A new word in automatic optimization on computing accelerators was spelled by Intel when they released the Intel Xeon Phi coprocessor in November 2012, representing what is now known as the Many Integrated Core (MIC) architecture.
The MIC architecture can be programmed with the standard Fortran, C and C++ languages, and it understands common HPC parallel frameworks such as OpenMP and MPI. But most importantly, the Intel compiler suite knows how to compile Fortran, C or C++ code written by a ”mere mortal” to run on the coprocessor as if it had been optimized by a ”ninja”.
This automatic optimization capability was highlighted in this paper published by Colfax Research. The authors demonstrate step by step how to construct a library of special functions and make it offloadable to an Intel Xeon Phi coprocessor. Using a C++ language extension, they inform the compiler that certain functions are candidates for automatic vectorization in user applications.
Finally, they brush up the high-language code of the function to allow the compiler to do its best with optimization. As a result, their implementation of the Gauss error function performs on par with the highly optimized vendor implementation.

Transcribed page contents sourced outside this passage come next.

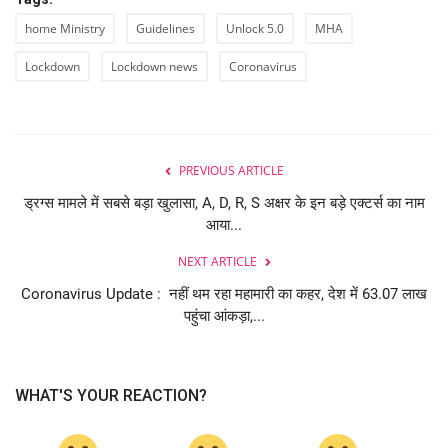
home Ministry
Guidelines
Unlock 5.0
MHA
Lockdown
Lockdown news
Coronavirus
PREVIOUS ARTICLE
ड्रग्स मामले में सबसे बड़ा खुलासा, A, D, R, S अक्षर के इन बड़े एक्टर्स का नाम
आया...
NEXT ARTICLE
Coronavirus Update : नहीं थम रहा महामारी का कहर, देश में 63.07 लाख
पहुंचा आंकड़ा,...
WHAT'S YOUR REACTION?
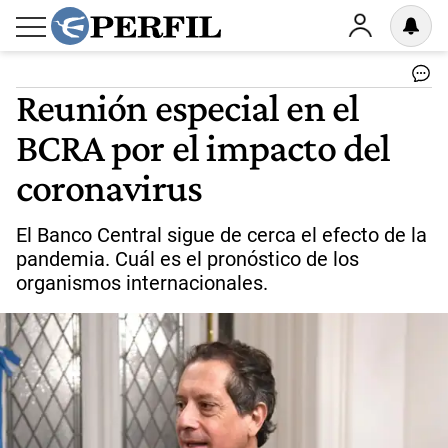
Reunión especial en el
BCRA por el impacto del
coronavirus
El Banco Central sigue de cerca el efecto de la
pandemia. Cuál es el pronóstico de los
organismos internacionales.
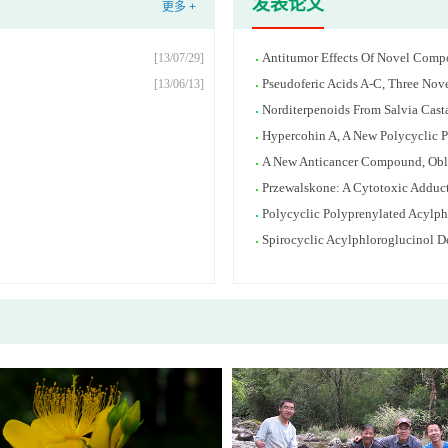
发表论文
更多 +
Antitumor Effects Of Novel Compo
[13/07/29]
Pseudoferic Acids A-C, Three Nove
[13/06/13]
Norditerpenoids From Salvia Casta
Hypercohin A, A New Polycyclic P
A New Anticancer Compound, Oblon
Przewalskone: A Cytotoxic Adduct
Polycyclic Polyprenylated Acylph
Spirocyclic Acylphloroglucinol D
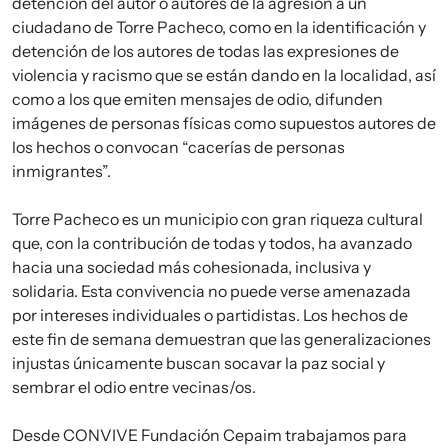
detención del autor o autores de la agresión a un
ciudadano de Torre Pacheco, como en la identificación y
detención de los autores de todas las expresiones de
violencia y racismo que se están dando en la localidad, así
como a los que emiten mensajes de odio, difunden
imágenes de personas físicas como supuestos autores de
los hechos o convocan “cacerías de personas
inmigrantes”.
Torre Pacheco es un municipio con gran riqueza cultural
que, con la contribución de todas y todos, ha avanzado
hacia una sociedad más cohesionada, inclusiva y
solidaria. Esta convivencia no puede verse amenazada
por intereses individuales o partidistas. Los hechos de
este fin de semana demuestran que las generalizaciones
injustas únicamente buscan socavar la paz social y
sembrar el odio entre vecinas/os.
Desde CONVIVE Fundación Cepaim trabajamos para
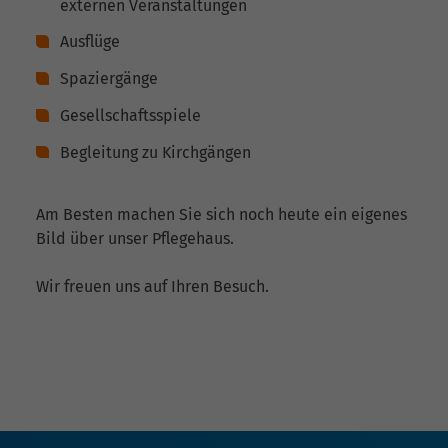
externen Veranstaltungen
Ausflüge
Spaziergänge
Gesellschaftsspiele
Begleitung zu Kirchgängen
Am Besten machen Sie sich noch heute ein eigenes
Bild über unser Pflegehaus.
Wir freuen uns auf Ihren Besuch.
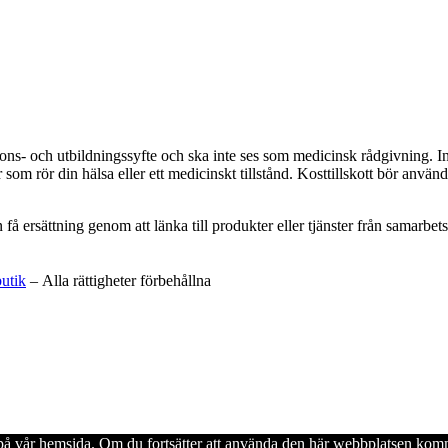
ations- och utbildningssyfte och ska inte ses som medicinsk rådgivning. 
som rör din hälsa eller ett medicinskt tillstånd. Kosttillskott bör använd
an få ersättning genom att länka till produkter eller tjänster från samar
butik
– Alla rättigheter förbehållna
en på vår hemsida. Om du fortsätter att använda den här webbplatsen komm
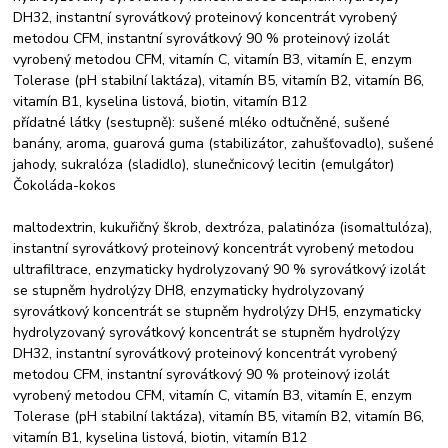
DH32, instantní syrovátkový proteinový koncentrát vyrobený
metodou CFM, instantní syrovátkový 90 % proteinový izolát
vyrobený metodou CFM, vitamín C, vitamín B3, vitamín E, enzym
Tolerase (pH stabilní laktáza), vitamín B5, vitamín B2, vitamín B6,
vitamín B1, kyselina listová, biotin, vitamín B12
přídatné látky (sestupně): sušené mléko odtučněné, sušené
banány, aroma, guarová guma (stabilizátor, zahušťovadlo), sušené
jahody, sukralóza (sladidlo), slunečnicový lecitin (emulgátor)
Čokoláda-kokos
maltodextrin, kukuřičný škrob, dextróza, palatinóza (isomaltulóza),
instantní syrovátkový proteinový koncentrát vyrobený metodou
ultrafiltrace, enzymaticky hydrolyzovaný 90 % syrovátkový izolát
se stupněm hydrolýzy DH8, enzymaticky hydrolyzovaný
syrovátkový koncentrát se stupněm hydrolýzy DH5, enzymaticky
hydrolyzovaný syrovátkový koncentrát se stupněm hydrolýzy
DH32, instantní syrovátkový proteinový koncentrát vyrobený
metodou CFM, instantní syrovátkový 90 % proteinový izolát
vyrobený metodou CFM, vitamín C, vitamín B3, vitamín E, enzym
Tolerase (pH stabilní laktáza), vitamín B5, vitamín B2, vitamín B6,
vitamín B1, kyselina listová, biotin, vitamín B12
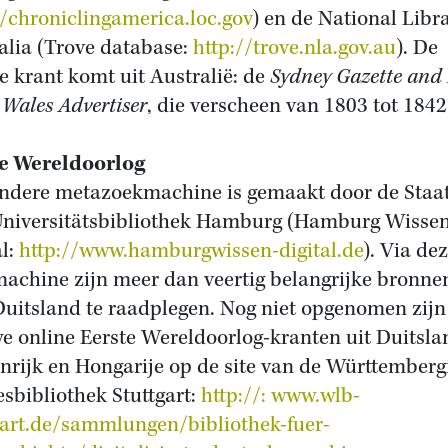
//chroniclingamerica.loc.gov
) en de National Libra
alia (Trove database:
http://trove.nla.gov.au
). De
e krant komt uit Australië: de
Sydney Gazette and
 Wales Advertiser
, die verscheen van 1803 tot 1842
e Wereldoorlog
ndere metazoekmachine is gemaakt door de Staat
niversitätsbibliothek Hamburg (Hamburg Wisse
al:
http://www.hamburgwissen-digital.de
). Via de
achine zijn meer dan veertig belangrijke bronnen
Duitsland te raadplegen. Nog niet opgenomen zijn
e online Eerste Wereldoorlog-kranten uit Duitsla
nrijk en Hongarije op de site van de Württemberg
sbibliothek Stuttgart:
http://: www.wlb-
gart.de/sammlungen/bibliothek-fuer-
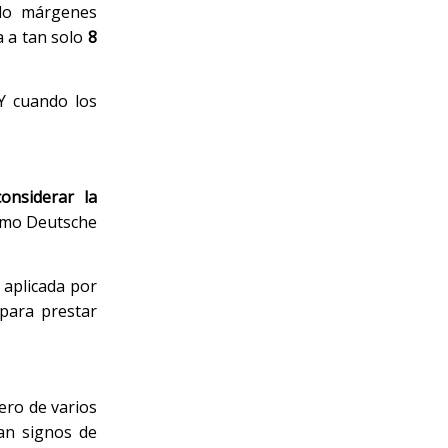
ndo márgenes
a a tan solo
8
Y cuando los
considerar la
como Deutsche
aplicada por
 para prestar
ero de varios
an signos de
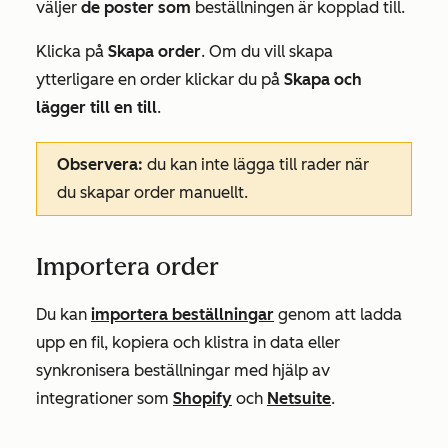
väljer
de poster som
beställningen
är
kopplad till.
Klicka på
Skapa order
. Om du vill skapa
ytterligare en order klickar du på
Skapa och
lägger till en till
.
Observera:
du kan inte lägga till rader när
du skapar order manuellt.
Importera order
Du kan
importera beställningar
genom att ladda
upp en fil, kopiera och klistra in data eller
synkronisera beställningar med hjälp av
integrationer som
Shopify
och
Netsuite
.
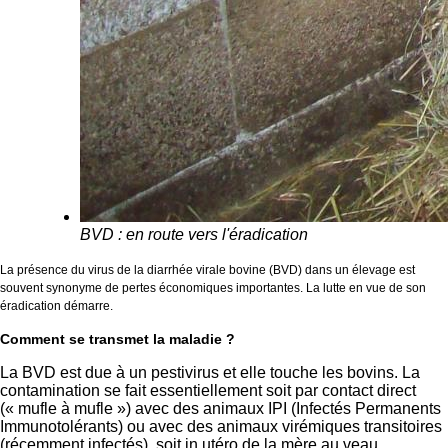
BVD : en route vers l'éradication
La présence du virus de la diarrhée virale bovine (BVD) dans un élevage est
souvent synonyme de pertes économiques importantes. La lutte en vue de son
éradication démarre.
Comment se transmet la maladie ?
La BVD est due à un pestivirus et elle touche les bovins. La
contamination se fait essentiellement soit par contact direct
(« mufle à mufle ») avec des animaux IPI (Infectés Permanents
Immunotolérants) ou avec des animaux virémiques transitoires
(récemment infectés), soit in utéro de la mère au veau.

Demonstrated automatic optimization capabilities open doors to scientists and engineers wishing to boost the performance of their general-purpose functions using the MIC architecture. Be it a special mathematical function, an empirical functional relationship, or a solution of a differential equation, it is possible to express it in a high-level language and trust to the compiler to do the optimization. Additionally, the implementation of a library function in a high-level language will scale forward to future computing architectures in a blink of an eye. That is, in a swing of the compiler’s ”ninjato”.